[Records from a data collection]

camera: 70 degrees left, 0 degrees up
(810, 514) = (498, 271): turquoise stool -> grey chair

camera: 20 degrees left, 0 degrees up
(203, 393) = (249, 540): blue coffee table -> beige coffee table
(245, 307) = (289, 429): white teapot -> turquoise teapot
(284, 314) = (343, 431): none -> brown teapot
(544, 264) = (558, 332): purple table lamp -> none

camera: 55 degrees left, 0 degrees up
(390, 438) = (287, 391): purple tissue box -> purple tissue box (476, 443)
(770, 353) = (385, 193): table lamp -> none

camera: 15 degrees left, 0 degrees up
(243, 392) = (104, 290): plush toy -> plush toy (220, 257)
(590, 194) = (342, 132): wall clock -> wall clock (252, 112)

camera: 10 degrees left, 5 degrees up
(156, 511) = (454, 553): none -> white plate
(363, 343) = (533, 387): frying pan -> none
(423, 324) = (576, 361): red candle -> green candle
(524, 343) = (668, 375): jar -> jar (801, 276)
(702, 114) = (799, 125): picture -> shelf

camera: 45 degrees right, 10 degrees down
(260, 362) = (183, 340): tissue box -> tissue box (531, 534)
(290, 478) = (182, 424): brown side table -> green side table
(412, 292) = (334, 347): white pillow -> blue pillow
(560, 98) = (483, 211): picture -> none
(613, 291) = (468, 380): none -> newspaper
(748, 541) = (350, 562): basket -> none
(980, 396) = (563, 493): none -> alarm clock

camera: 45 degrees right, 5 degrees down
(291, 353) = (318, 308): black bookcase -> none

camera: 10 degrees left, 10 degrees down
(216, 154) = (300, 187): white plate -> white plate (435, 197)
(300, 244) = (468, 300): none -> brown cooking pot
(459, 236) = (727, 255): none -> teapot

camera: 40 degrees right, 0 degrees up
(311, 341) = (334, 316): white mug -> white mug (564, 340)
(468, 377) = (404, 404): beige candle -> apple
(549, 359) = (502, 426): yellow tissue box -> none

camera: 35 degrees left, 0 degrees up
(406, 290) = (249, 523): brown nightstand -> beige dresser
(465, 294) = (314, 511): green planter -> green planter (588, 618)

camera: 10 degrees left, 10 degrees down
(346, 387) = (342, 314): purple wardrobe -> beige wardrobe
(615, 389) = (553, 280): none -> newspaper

What is expected. Print all of the data exactly as it was given.

Task result.
camera: 70 degrees left, 0 degrees up
(810, 514) = (498, 271): turquoise stool -> grey chair

camera: 20 degrees left, 0 degrees up
(203, 393) = (249, 540): blue coffee table -> beige coffee table
(245, 307) = (289, 429): white teapot -> turquoise teapot
(284, 314) = (343, 431): none -> brown teapot
(544, 264) = (558, 332): purple table lamp -> none

camera: 55 degrees left, 0 degrees up
(390, 438) = (287, 391): purple tissue box -> purple tissue box (476, 443)
(770, 353) = (385, 193): table lamp -> none

camera: 15 degrees left, 0 degrees up
(243, 392) = (104, 290): plush toy -> plush toy (220, 257)
(590, 194) = (342, 132): wall clock -> wall clock (252, 112)

camera: 10 degrees left, 5 degrees up
(156, 511) = (454, 553): none -> white plate
(363, 343) = (533, 387): frying pan -> none
(423, 324) = (576, 361): red candle -> green candle
(524, 343) = (668, 375): jar -> jar (801, 276)
(702, 114) = (799, 125): picture -> shelf

camera: 45 degrees right, 10 degrees down
(260, 362) = (183, 340): tissue box -> tissue box (531, 534)
(290, 478) = (182, 424): brown side table -> green side table
(412, 292) = (334, 347): white pillow -> blue pillow
(560, 98) = (483, 211): picture -> none
(613, 291) = (468, 380): none -> newspaper
(748, 541) = (350, 562): basket -> none
(980, 396) = (563, 493): none -> alarm clock

camera: 45 degrees right, 5 degrees down
(291, 353) = (318, 308): black bookcase -> none

camera: 10 degrees left, 10 degrees down
(216, 154) = (300, 187): white plate -> white plate (435, 197)
(300, 244) = (468, 300): none -> brown cooking pot
(459, 236) = (727, 255): none -> teapot

camera: 40 degrees right, 0 degrees up
(311, 341) = (334, 316): white mug -> white mug (564, 340)
(468, 377) = (404, 404): beige candle -> apple
(549, 359) = (502, 426): yellow tissue box -> none

camera: 35 degrees left, 0 degrees up
(406, 290) = (249, 523): brown nightstand -> beige dresser
(465, 294) = (314, 511): green planter -> green planter (588, 618)

camera: 10 degrees left, 10 degrees down
(346, 387) = (342, 314): purple wardrobe -> beige wardrobe
(615, 389) = (553, 280): none -> newspaper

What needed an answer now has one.